The NCI contract will take PGDx's assay through to early evaluations in clinical samples.

Personal Genome Diagnostics (PGDx) has won a contract to develop a liquid assay for identifying patients who are likely to respond to checkpoint inhibitors such as Merck’s Keytruda. The assay could expand the use of checkpoint inhibitors to new indications by identifying subpopulations of likely responders, and ensure more effective, targeted use of the drugs across the board.

Fueled by a contract from the National Cancer Institute (NCI), PGDx is aiming to complete initial development of the assay this year. The contract covers the development of the assay and its early evaluation in clinical samples.

Studies suggest that patients whose tumors have a lot of mutations are more likely to respond to PD-1 and PD-L1 drugs such as Keytruda. Lung, melanoma and bladder cancers, the early areas of focus for checkpoint inhibitors, are all characterized by above-average mutational loads, but counts vary from patient to patient. Equally, some patients with tumors typically associated with low mutational loads, such as colorectal cancers, have high levels of mutation. Studies suggest these patients respond better to checkpoint inhibitors than the broader population.

PGDx won the contract on the strength of its research into the link between patient tumor mutational load and responsiveness to checkpoint inhibitors.

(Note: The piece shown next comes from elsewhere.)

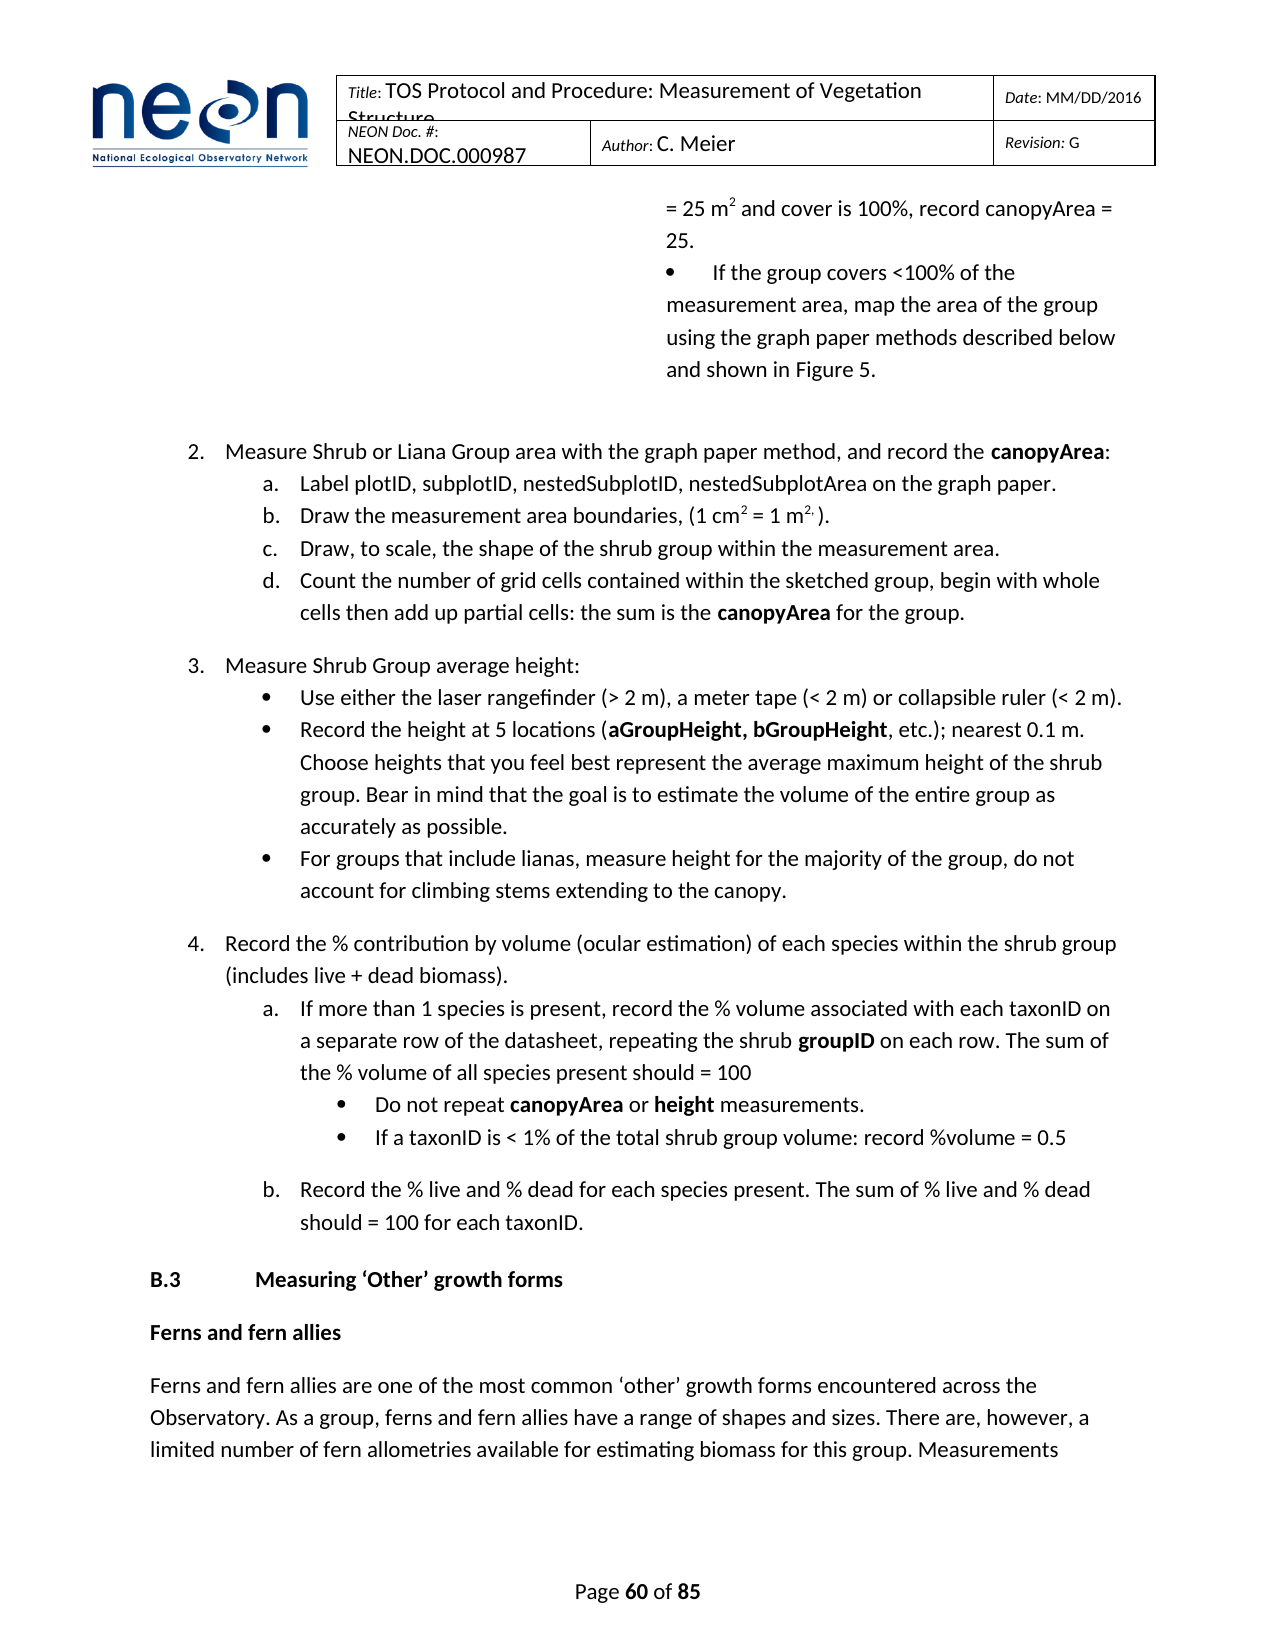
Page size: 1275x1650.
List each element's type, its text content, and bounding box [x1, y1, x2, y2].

“We have collaborated with pharmaceutical partners to evaluate the effects of mutational load by retrospectively applying whole exome sequencing and our ImmunoSelect analyses to clinical samples,” PGDx VP Mark Sausen said in a statement. “This contract now gives us the opportunity to work with these partners to develop the MutatorDETECT assay to identify patients prospectively for clinical trial enrollment.” 

Currently, a tissue biopsy is needed to measure tumor mutational load. This limits the number of patients that are assessable and prevents continual monitoring of mutational load.

PGDx thinks it can create a blood test that delivers a readout on mutational load, freeing patients from the need to provide a tissue sample and opening the door to continual monitoring of their likely responsiveness to checkpoint inhibitors.

If all goes according to plan, PGDx will emerge with an assay that enables drug developers and physicians to identify the patients most likely to respond to checkpoint inhibitors, potentially increasing the hit rate in cancers such as melanoma and creating opportunities to use the drugs in new indications.